McLaren have opened a can of worms
McLaren’s directive to reverse positions on Sunday meant that Norris cut down Piastri’s lead in the championship standings to 31 points. Had the team not intervened, the Brit would’ve left Monza 37 points adrift, right after losing crucial 18 points due to a car failure in Zandvoort.
Reiterating that there are no easy solutions to this conundrum, Toto Wolff nonetheless surmised that McLaren’s latest team orders at the F1 Italian GP have opened the possibility of numerous new scenarios being used to force the team’s hand in a closely contested championship battle.
“There’s no clear-cut answer for today. The answer with managing it that way will come towards the end of the season, if it’s going to get more fierce.
“If the team made a mistake, the team inverted positions, an absolutely fair decision.
“On the other side, what is a team mistake? What if next time around the car doesn’t start up and you lose a position or whatever, or the suspension breaks?
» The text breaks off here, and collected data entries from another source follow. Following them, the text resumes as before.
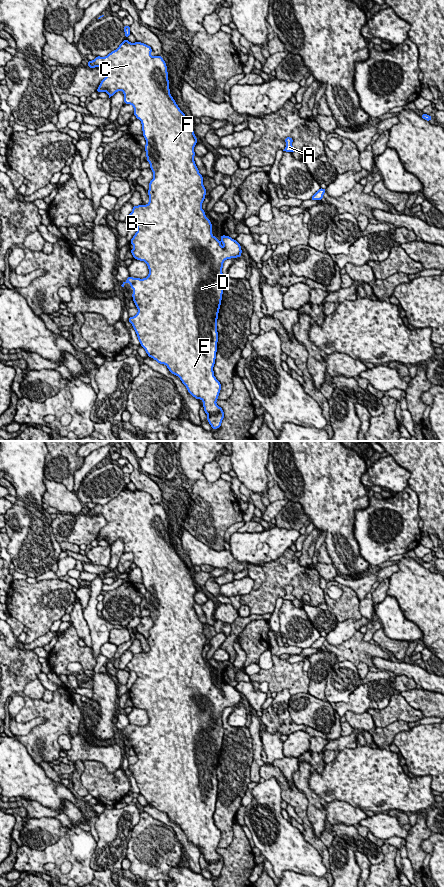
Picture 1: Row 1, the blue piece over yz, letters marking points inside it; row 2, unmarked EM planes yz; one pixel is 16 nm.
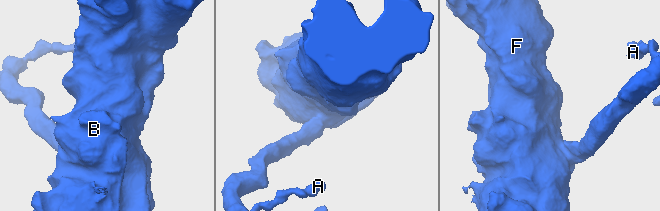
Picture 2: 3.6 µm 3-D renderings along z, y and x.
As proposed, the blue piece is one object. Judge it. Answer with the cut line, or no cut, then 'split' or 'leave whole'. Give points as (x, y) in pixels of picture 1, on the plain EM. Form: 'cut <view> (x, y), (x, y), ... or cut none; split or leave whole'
cut none; leave whole

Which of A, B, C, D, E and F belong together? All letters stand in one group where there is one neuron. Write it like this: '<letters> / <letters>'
A B C D E F

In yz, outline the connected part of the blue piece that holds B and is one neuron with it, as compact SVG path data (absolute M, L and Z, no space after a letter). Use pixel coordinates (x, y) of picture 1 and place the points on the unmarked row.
M125 487L107 504L97 504L93 509L87 509L91 517L102 515L108 522L100 530L98 541L104 539L110 546L117 539L122 539L124 551L134 555L133 562L141 569L146 588L147 610L150 611L154 623L147 639L149 651L133 654L132 660L127 664L127 667L137 675L137 680L130 689L134 696L130 699L134 707L147 712L149 722L143 727L129 724L121 734L124 735L129 731L133 737L132 745L138 761L129 765L128 769L132 772L140 793L149 805L166 813L172 822L178 824L194 846L203 849L207 869L212 877L217 877L221 875L224 867L223 857L216 852L221 832L213 819L218 790L217 767L224 736L222 716L225 708L241 705L242 698L235 687L221 683L219 689L212 683L211 669L202 657L206 636L203 633L203 624L194 609L197 585L190 569L170 543L166 510L160 503L153 505L151 500L150 494L137 489L131 491Z

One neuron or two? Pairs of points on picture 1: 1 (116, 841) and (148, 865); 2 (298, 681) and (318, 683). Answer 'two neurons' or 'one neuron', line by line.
1: two neurons
2: two neurons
What do you do then in the next one?
“So, you could have a cascade of events or precedents that can be very difficult to manage.”
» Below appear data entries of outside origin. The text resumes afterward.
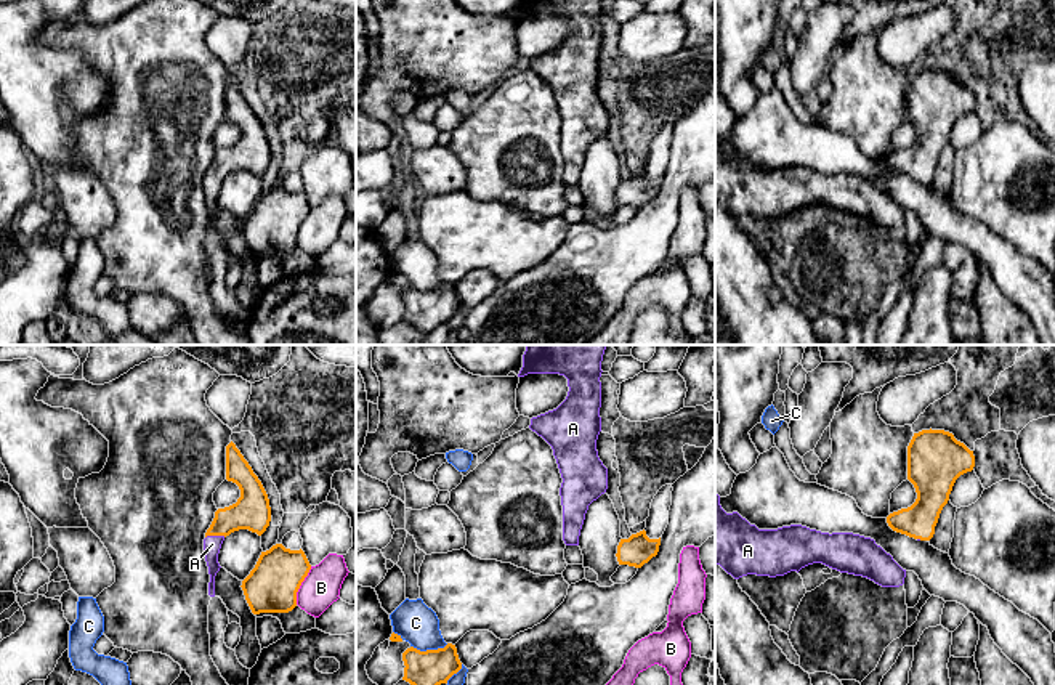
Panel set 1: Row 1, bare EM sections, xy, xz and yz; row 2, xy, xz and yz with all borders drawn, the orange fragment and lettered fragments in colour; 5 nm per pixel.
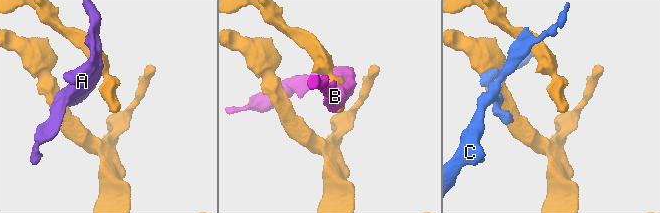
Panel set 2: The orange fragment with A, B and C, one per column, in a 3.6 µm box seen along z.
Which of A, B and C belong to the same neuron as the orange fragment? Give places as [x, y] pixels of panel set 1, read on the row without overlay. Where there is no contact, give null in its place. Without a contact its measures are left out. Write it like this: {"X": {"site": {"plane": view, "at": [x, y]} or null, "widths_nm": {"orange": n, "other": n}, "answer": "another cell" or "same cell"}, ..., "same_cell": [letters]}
{"A": {"site": {"plane": "xy", "at": [215, 175]}, "widths_nm": {"orange": 180, "other": 90}, "answer": "same cell"}, "B": {"site": {"plane": "xy", "at": [300, 225]}, "widths_nm": {"orange": 260, "other": 190}, "answer": "another cell"}, "C": {"site": {"plane": "xz", "at": [428, 291]}, "widths_nm": {"orange": 190, "other": 200}, "answer": "another cell"}, "same_cell": ["A"]}

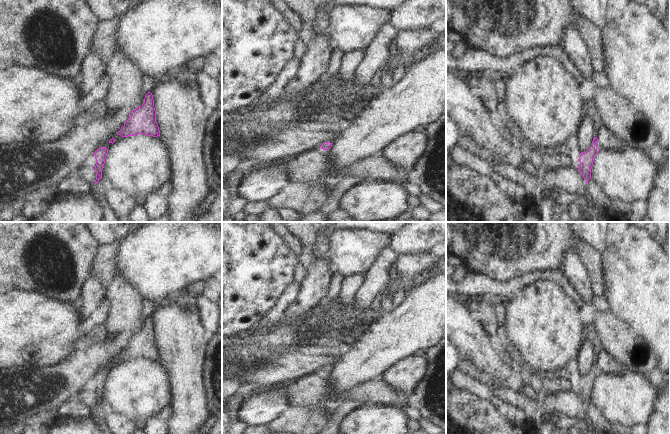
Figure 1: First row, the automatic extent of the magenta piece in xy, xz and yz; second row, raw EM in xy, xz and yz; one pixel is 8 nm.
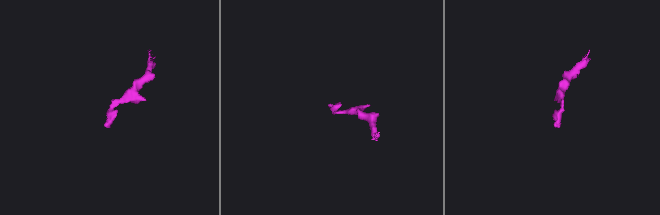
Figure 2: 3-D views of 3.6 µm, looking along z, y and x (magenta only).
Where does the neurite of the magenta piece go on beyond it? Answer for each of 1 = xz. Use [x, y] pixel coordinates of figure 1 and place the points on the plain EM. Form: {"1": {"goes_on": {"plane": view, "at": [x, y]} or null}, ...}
{"1": {"goes_on": null}}

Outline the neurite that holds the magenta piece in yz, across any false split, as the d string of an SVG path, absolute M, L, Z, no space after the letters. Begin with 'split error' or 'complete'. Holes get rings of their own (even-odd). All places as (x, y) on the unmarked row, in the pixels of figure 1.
complete; M594 361L592 365L592 370L586 375L581 376L579 381L579 396L581 397L582 401L586 404L587 408L588 405L591 403L591 393L593 390L593 385L595 379L599 376L598 372L598 362Z

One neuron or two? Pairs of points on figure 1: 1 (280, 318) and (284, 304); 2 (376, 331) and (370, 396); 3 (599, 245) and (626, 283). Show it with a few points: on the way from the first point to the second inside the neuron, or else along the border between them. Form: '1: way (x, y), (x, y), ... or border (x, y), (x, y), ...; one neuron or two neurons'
1: way (280, 315), (282, 307); one neuron
2: border (381, 377), (362, 382), (350, 389); two neurons
3: border (608, 232), (607, 250), (602, 255); two neurons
Wolff’s advice for McLaren management

Toto Wolff is certainly not a novice when it comes to managing highly competitive teammates. The Austrian found himself in the middle of an infamously vicious intra-team rivalry at Mercedes when Lewis Hamilton and Nico Rosberg went toe-to-toe for world titles in 2014-2016.
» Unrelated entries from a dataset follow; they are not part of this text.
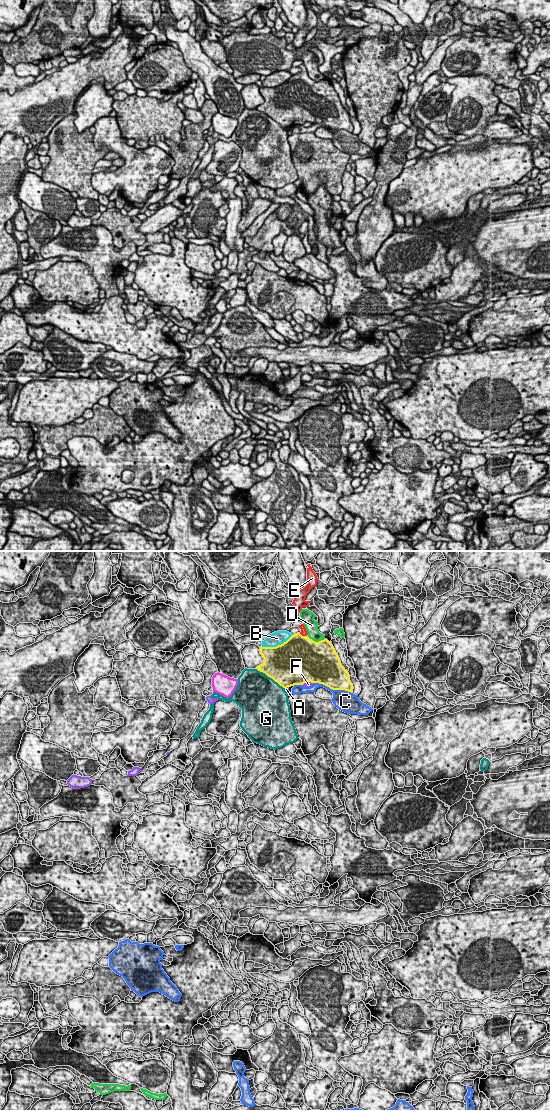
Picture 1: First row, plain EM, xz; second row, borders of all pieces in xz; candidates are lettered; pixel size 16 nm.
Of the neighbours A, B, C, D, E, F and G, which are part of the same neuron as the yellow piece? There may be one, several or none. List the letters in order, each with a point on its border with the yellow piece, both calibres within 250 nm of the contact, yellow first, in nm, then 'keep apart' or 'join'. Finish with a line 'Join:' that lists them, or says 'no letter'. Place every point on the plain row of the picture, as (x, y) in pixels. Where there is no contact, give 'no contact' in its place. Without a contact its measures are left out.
A: meets yellow in xz at (286, 127); 460 nm thick on the yellow side, 60 nm on the other; keep apart
B: meets yellow in xz at (278, 85); 500 nm thick on the yellow side, 220 nm on the other; keep apart
C: meets yellow in xz at (333, 129); 420 nm thick on the yellow side, 320 nm on the other; keep apart
D: meets yellow in xz at (316, 82); 500 nm thick on the yellow side, 190 nm on the other; keep apart
E: meets yellow in xz at (303, 76); 500 nm thick on the yellow side, 100 nm on the other; join
F: meets yellow in xz at (307, 121); 500 nm thick on the yellow side, 90 nm on the other; keep apart
G: meets yellow in xz at (270, 117); 500 nm thick on the yellow side, 480 nm on the other; keep apart
Join: E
Referring to the Silver War in a media session after Sunday’s Italian GP, Wolff proclaimed that a well-defined policy would be paramount to McLaren handling the drivers fairly as Piastri and Norris duke it out on the track in the remaining eight rounds.
“But I can only speak of how we found ourselves in this situation back [in] all those years that we had to manage.
“And I think most important is to have a clear strategy. You either go like this or you go the other way around. Either let them race or try to balance it in the most possible fair way.”
Wolff would’ve handled the Hamilton vs Rosberg rivalry differently now
With McLaren boasting a massive gap of 337 to their next-best rival, Ferrari, the Woking-based squad can secure the Constructors’ Championship as early as the next race in Azerbaijan. In a similar manner, Mercedes let the Hamilton vs Rosberg rivalry play out in campaigns in which the team’s title aspirations were never at risk from early in the season.
Acknowledging that the opportunity to decide on such intra-team rules of engagement is a luxury the majority of the current F1 grid cannot afford, Toto Wolff confessed that he would manage the particularly hostile 2016 title campaign differently if he could turn back the wheel of time.
“I think if I look at our situations, because I’m not in the shoes of McLaren, back in the day, we had a gap where a Constructors’ Championship is guaranteed, and you just let them race but within the spirit, you race fair and square but don’t touch.
“If you touch, then we take control.
“That’s what I would’ve done in 2016, rather than trying to overmanage with our racing intent.”
However, Wolff noted one major difference between the situation he had encountered back then and the one his McLaren counterparts are experiencing now, as Piastri complied with the team order to let Norris by and moved over on Lap 49 of the F1 Italian GP.
Highlighting how Hamilton and Rosberg refused to give an inch to each other, the 53-year-old claimed that McLaren, in comparison, have two far more cooperative drivers in their employ.
“We had two different animals in the car in Lewis [Hamilton] and Nico [Rosberg]. They were two assassins, fierce combatants that took no prisoners, racing against each other.
“At times, it was very difficult to bench for the team. I don’t see that at McLaren.”